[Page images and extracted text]
────────────────────

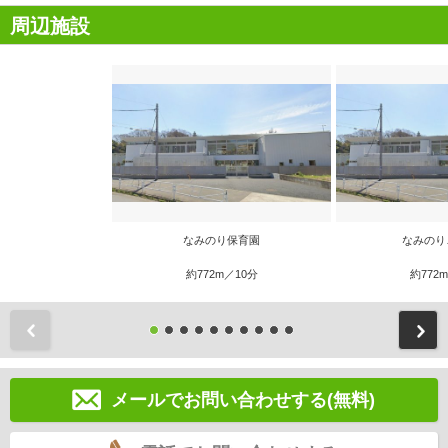
周辺施設
なみのり保育園
なみのり
約772m／10分
約772
前
メールでお問い合わせする(無料)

────────────────────

#### WHAT THE TASK REQUIRES
Could you set down every record above word for word, leaving out the pictures?

#### RESULT OF THE EXERCISE
周辺施設
なみのり保育園
なみのり
約772m／10分
約772
前
メールでお問い合わせする(無料)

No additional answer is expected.